GIVEN INFORMATION>

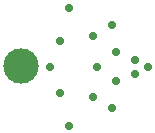
<source format=gbr>
%TF.GenerationSoftware,KiCad,Pcbnew,(5.1.4)-1*%
%TF.CreationDate,2023-02-08T11:14:36+00:00*%
%TF.ProjectId,MountBoard_0.35_0.4,4d6f756e-7442-46f6-9172-645f302e3335,rev?*%
%TF.SameCoordinates,Original*%
%TF.FileFunction,Soldermask,Top*%
%TF.FilePolarity,Negative*%
%FSLAX46Y46*%
G04 Gerber Fmt 4.6, Leading zero omitted, Abs format (unit mm)*
G04 Created by KiCad (PCBNEW (5.1.4)-1) date 2023-02-08 11:14:36*
%MOMM*%
%LPD*%
G04 APERTURE LIST*
%ADD10C,3.000000*%
%ADD11C,0.700000*%
G04 APERTURE END LIST*
D10*
%TO.C,GND*%
X-6436360Y76200D03*
%TD*%
D11*
X0Y0D03*
X-4000000Y0D03*
X4250000Y0D03*
X3200000Y600000D03*
X1600000Y1200000D03*
X1200000Y3500000D03*
X-400000Y2600000D03*
X-2400000Y5000000D03*
X-3200000Y2200000D03*
X1600000Y-1200000D03*
X-400000Y-2600000D03*
X1200000Y-3500000D03*
X3200000Y-600000D03*
X-2400000Y-5000000D03*
X-3200000Y-2200000D03*
M02*

</source>
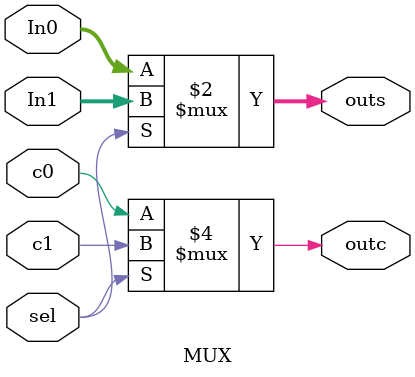
<source format=v>
module Select_Carry_Adder(a,b,carryIn,carryOut,sum);
input [15:0] a;
input [15:0] b;
input carryIn;
output carryOut;
output [15:0] sum;

wire Carry0,Carry10,Carry11,Carry20,Carry21,Carry30,Carry31;
wire carryf0,carryf1;
wire c0,c1,c2,c3;
wire [3:0] s0;
wire [3:0] s1;
wire [3:0] s2;
wire [3:0] s3;
wire [3:0] s4;
wire [3:0] s5;
bit_Adder Adder1(
.A(a[3:0]),
.B(b[3:0]),
.CarryIn(carryIn),
.CarryOut(Carry0),
.Sum(sum[3:0])
);

bit_Adder Adder20(
.A(a[7:4]),
.B(b[7:4]),
.CarryIn(0),
.CarryOut(Carry10),
.Sum(s0)
);

bit_Adder Adder21(
.A(a[7:4]),
.B(b[7:4]),
.CarryIn(1),
.CarryOut(Carry11),
.Sum(s1)
);

MUX Mux1(
.In0(s0),
.In1(s1),
.c0(Carry10),
.c1(Carry11),
.sel(Carry0),
.outs(sum[7:4]),
.outc(Carryf0)
);

bit_Adder Adder30(
.A(a[11:8]),
.B(b[11:8]),
.CarryIn(0),
.CarryOut(Carry20),
.Sum(s2)
);

bit_Adder Adder31(
.A(a[11:8]),
.B(b[11:8]),
.CarryIn(1),
.CarryOut(Carry21),
.Sum(s3)
);
	
MUX Mux2(
.In0(s2),
.In1(s3),
.c0(Carry20),
.c1(Carry21),
.sel(Carryf0),
.outs(sum[11:8]),
.outc(Carryf1)
);

bit_Adder Adder40(
.A(a[15:12]),
.B(b[15:12]),
.CarryIn(0),
.CarryOut(Carry30),
.Sum(s4)
);

bit_Adder Adder41(
.A(a[15:12]),
.B(b[15:12]),
.CarryIn(1),
.CarryOut(Carry31),
.Sum(s5)
);

MUX Mux3(
.In0(s4),
.In1(s5),
.c0(Carry30),
.c1(Carry31),
.sel(Carryf1),
.outs(sum[15:12]),
.outc(carryOut)
);

endmodule

module full_adder(S, Cout, A, B, Cin);
   input  A;
   input  B;
   input  Cin;
output S;
   output Cout;   
   wire   w1;
   wire   w2;
   wire   w3;
   wire   w4;
   
   xor(w1, A, B);
   xor(S, Cin, w1);
   and(w2, A, B);   
   and(w3, A, Cin);
   and(w4, B, Cin);   
   or(Cout, w2, w3, w4);
endmodule

module bit_Adder(A,B,CarryIn,CarryOut,Sum);
input [3:0] A;
input [3:0] B;
input CarryIn;
output [3:0] Sum;
output CarryOut;

wire c0,c1,c2;
full_adder adder1(
.S(Sum[0]),
.Cout(c0),
.A(A[0]),
.B(B[0]),
.Cin(CarryIn)
);
full_adder adder2(
.S(Sum[1]),
.Cout(c1),
.A(A[1]),
.B(B[1]),
.Cin(c0)
);
full_adder adder3(
.S(Sum[2]),
.Cout(c2),
.A(A[2]),
.B(B[2]),
.Cin(c1)
);

full_adder adder4(
.S(Sum[3]),
.Cout(CarryOut),
.A(A[3]),
.B(B[3]),
.Cin(c2)
);
endmodule

module MUX(In0,In1,c0,c1,sel,outs,outc);
input [3:0] In0;
input [3:0] In1;
input c0,c1,sel;
output [3:0] outs;
output outc;

 assign outs=(sel==1'b1)?In1:In0;
assign outc=(sel==1'b1)?c1:c0;
endmodule


</source>
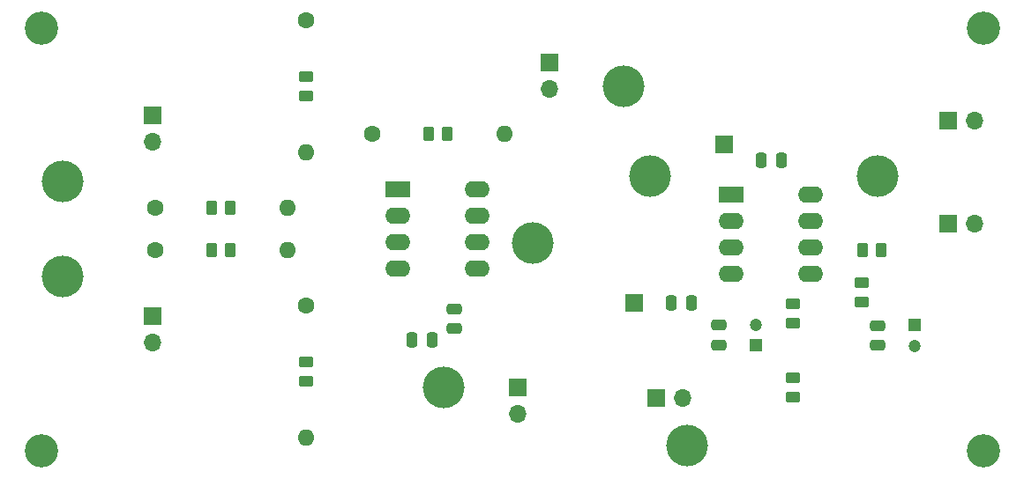
<source format=gbr>
%TF.GenerationSoftware,KiCad,Pcbnew,7.0.10-7.0.10~ubuntu22.04.1*%
%TF.CreationDate,2024-02-22T18:41:36-08:00*%
%TF.ProjectId,INA129-Amplifier,494e4131-3239-42d4-916d-706c69666965,rev?*%
%TF.SameCoordinates,PX2bf7208PY9a4d770*%
%TF.FileFunction,Soldermask,Top*%
%TF.FilePolarity,Negative*%
%FSLAX46Y46*%
G04 Gerber Fmt 4.6, Leading zero omitted, Abs format (unit mm)*
G04 Created by KiCad (PCBNEW 7.0.10-7.0.10~ubuntu22.04.1) date 2024-02-22 18:41:36*
%MOMM*%
%LPD*%
G01*
G04 APERTURE LIST*
G04 Aperture macros list*
%AMRoundRect*
0 Rectangle with rounded corners*
0 $1 Rounding radius*
0 $2 $3 $4 $5 $6 $7 $8 $9 X,Y pos of 4 corners*
0 Add a 4 corners polygon primitive as box body*
4,1,4,$2,$3,$4,$5,$6,$7,$8,$9,$2,$3,0*
0 Add four circle primitives for the rounded corners*
1,1,$1+$1,$2,$3*
1,1,$1+$1,$4,$5*
1,1,$1+$1,$6,$7*
1,1,$1+$1,$8,$9*
0 Add four rect primitives between the rounded corners*
20,1,$1+$1,$2,$3,$4,$5,0*
20,1,$1+$1,$4,$5,$6,$7,0*
20,1,$1+$1,$6,$7,$8,$9,0*
20,1,$1+$1,$8,$9,$2,$3,0*%
G04 Aperture macros list end*
%ADD10C,3.200000*%
%ADD11R,1.700000X1.700000*%
%ADD12RoundRect,0.250000X-0.450000X0.262500X-0.450000X-0.262500X0.450000X-0.262500X0.450000X0.262500X0*%
%ADD13RoundRect,0.250000X0.262500X0.450000X-0.262500X0.450000X-0.262500X-0.450000X0.262500X-0.450000X0*%
%ADD14R,2.400000X1.600000*%
%ADD15O,2.400000X1.600000*%
%ADD16C,4.000000*%
%ADD17O,1.700000X1.700000*%
%ADD18C,1.600000*%
%ADD19O,1.600000X1.600000*%
%ADD20RoundRect,0.250000X0.450000X-0.262500X0.450000X0.262500X-0.450000X0.262500X-0.450000X-0.262500X0*%
%ADD21RoundRect,0.250000X-0.262500X-0.450000X0.262500X-0.450000X0.262500X0.450000X-0.262500X0.450000X0*%
%ADD22RoundRect,0.250000X0.475000X-0.250000X0.475000X0.250000X-0.475000X0.250000X-0.475000X-0.250000X0*%
%ADD23RoundRect,0.250000X-0.475000X0.250000X-0.475000X-0.250000X0.475000X-0.250000X0.475000X0.250000X0*%
%ADD24R,1.200000X1.200000*%
%ADD25C,1.200000*%
%ADD26RoundRect,0.250000X0.250000X0.475000X-0.250000X0.475000X-0.250000X-0.475000X0.250000X-0.475000X0*%
%ADD27RoundRect,0.250000X-0.250000X-0.475000X0.250000X-0.475000X0.250000X0.475000X-0.250000X0.475000X0*%
G04 APERTURE END LIST*
D10*
%TO.C,H4*%
X95123000Y4826000D03*
%TD*%
%TO.C,H3*%
X95123000Y45466000D03*
%TD*%
%TO.C,H2*%
X4699000Y45466000D03*
%TD*%
%TO.C,H1*%
X4699000Y4826000D03*
%TD*%
D11*
%TO.C,J9*%
X70231000Y34290000D03*
%TD*%
%TO.C,J8*%
X61595000Y19050000D03*
%TD*%
D12*
%TO.C,R14*%
X83439000Y20978500D03*
X83439000Y19153500D03*
%TD*%
D13*
%TO.C,R13*%
X85367500Y24130000D03*
X83542500Y24130000D03*
%TD*%
D14*
%TO.C,U3*%
X70978000Y29454000D03*
D15*
X70978000Y26914000D03*
X70978000Y24374000D03*
X70978000Y21834000D03*
X78598000Y21834000D03*
X78598000Y24374000D03*
X78598000Y26914000D03*
X78598000Y29454000D03*
%TD*%
D14*
%TO.C,U1*%
X38974000Y29962000D03*
D15*
X38974000Y27422000D03*
X38974000Y24882000D03*
X38974000Y22342000D03*
X46594000Y22342000D03*
X46594000Y24882000D03*
X46594000Y27422000D03*
X46594000Y29962000D03*
%TD*%
D16*
%TO.C,TPGND1*%
X66675000Y5334000D03*
%TD*%
D11*
%TO.C,J5*%
X63749000Y9906000D03*
D17*
X66289000Y9906000D03*
%TD*%
D16*
%TO.C,TP-9V1*%
X43307000Y10922000D03*
%TD*%
%TO.C,TP+9V1*%
X60579000Y39878000D03*
%TD*%
%TO.C,TPBufOut1*%
X63119000Y31242000D03*
%TD*%
%TO.C,TPBiasOut1*%
X84963000Y31242000D03*
%TD*%
%TO.C,TPRawOut1*%
X51899000Y24798000D03*
%TD*%
%TO.C,TPE-1*%
X6731000Y30734000D03*
%TD*%
%TO.C,TPE+1*%
X6731000Y21590000D03*
%TD*%
D18*
%TO.C,R2*%
X15621000Y24130000D03*
D19*
X28321000Y24130000D03*
%TD*%
D18*
%TO.C,R3*%
X15621000Y28194000D03*
D19*
X28321000Y28194000D03*
%TD*%
%TO.C,R5*%
X30099000Y6096000D03*
D18*
X30099000Y18796000D03*
%TD*%
%TO.C,R6*%
X30099000Y46228000D03*
D19*
X30099000Y33528000D03*
%TD*%
D18*
%TO.C,R10*%
X36449000Y35306000D03*
D19*
X49149000Y35306000D03*
%TD*%
D12*
%TO.C,R12*%
X76835000Y11834500D03*
X76835000Y10009500D03*
%TD*%
%TO.C,R11*%
X76835000Y18946500D03*
X76835000Y17121500D03*
%TD*%
D20*
%TO.C,R8*%
X30099000Y13358500D03*
X30099000Y11533500D03*
%TD*%
D12*
%TO.C,R9*%
X30099000Y38965500D03*
X30099000Y40790500D03*
%TD*%
D21*
%TO.C,R4*%
X21058500Y28194000D03*
X22883500Y28194000D03*
%TD*%
%TO.C,R1*%
X21058500Y24130000D03*
X22883500Y24130000D03*
%TD*%
%TO.C,R7*%
X41886500Y35306000D03*
X43711500Y35306000D03*
%TD*%
D11*
%TO.C,J7*%
X91816000Y36581000D03*
D17*
X94356000Y36581000D03*
%TD*%
D11*
%TO.C,J6*%
X91816000Y26670000D03*
D17*
X94356000Y26670000D03*
%TD*%
%TO.C,J4*%
X50419000Y8382000D03*
D11*
X50419000Y10922000D03*
%TD*%
%TO.C,J3*%
X53467000Y42169000D03*
D17*
X53467000Y39629000D03*
%TD*%
D11*
%TO.C,J1*%
X15367000Y17785000D03*
D17*
X15367000Y15245000D03*
%TD*%
D11*
%TO.C,J2*%
X15367000Y37089000D03*
D17*
X15367000Y34549000D03*
%TD*%
D22*
%TO.C,C10*%
X84963000Y14986000D03*
X84963000Y16886000D03*
%TD*%
D23*
%TO.C,C8*%
X69723000Y16908600D03*
X69723000Y15008600D03*
%TD*%
D24*
%TO.C,C9*%
X88519000Y16952000D03*
D25*
X88519000Y14952000D03*
%TD*%
D24*
%TO.C,C7*%
X73279000Y14986000D03*
D25*
X73279000Y16986000D03*
%TD*%
D26*
%TO.C,C12*%
X67117000Y19050000D03*
X65217000Y19050000D03*
%TD*%
%TO.C,C11*%
X75753000Y32766000D03*
X73853000Y32766000D03*
%TD*%
D27*
%TO.C,C4*%
X40325000Y15494000D03*
X42225000Y15494000D03*
%TD*%
D23*
%TO.C,C3*%
X44323000Y18476000D03*
X44323000Y16576000D03*
%TD*%
M02*

</source>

ACTION ITEM>
The entries above hold the needed span. Transcribe exactly the lines from the one with "X30099000Y33528000D03*" to the one with "X15367000Y37089000D03*", both included.

ANSWER BELOW>
X30099000Y33528000D03*
%TD*%
D18*
%TO.C,R10*%
X36449000Y35306000D03*
D19*
X49149000Y35306000D03*
%TD*%
D12*
%TO.C,R12*%
X76835000Y11834500D03*
X76835000Y10009500D03*
%TD*%
%TO.C,R11*%
X76835000Y18946500D03*
X76835000Y17121500D03*
%TD*%
D20*
%TO.C,R8*%
X30099000Y13358500D03*
X30099000Y11533500D03*
%TD*%
D12*
%TO.C,R9*%
X30099000Y38965500D03*
X30099000Y40790500D03*
%TD*%
D21*
%TO.C,R4*%
X21058500Y28194000D03*
X22883500Y28194000D03*
%TD*%
%TO.C,R1*%
X21058500Y24130000D03*
X22883500Y24130000D03*
%TD*%
%TO.C,R7*%
X41886500Y35306000D03*
X43711500Y35306000D03*
%TD*%
D11*
%TO.C,J7*%
X91816000Y36581000D03*
D17*
X94356000Y36581000D03*
%TD*%
D11*
%TO.C,J6*%
X91816000Y26670000D03*
D17*
X94356000Y26670000D03*
%TD*%
%TO.C,J4*%
X50419000Y8382000D03*
D11*
X50419000Y10922000D03*
%TD*%
%TO.C,J3*%
X53467000Y42169000D03*
D17*
X53467000Y39629000D03*
%TD*%
D11*
%TO.C,J1*%
X15367000Y17785000D03*
D17*
X15367000Y15245000D03*
%TD*%
D11*
%TO.C,J2*%
X15367000Y37089000D03*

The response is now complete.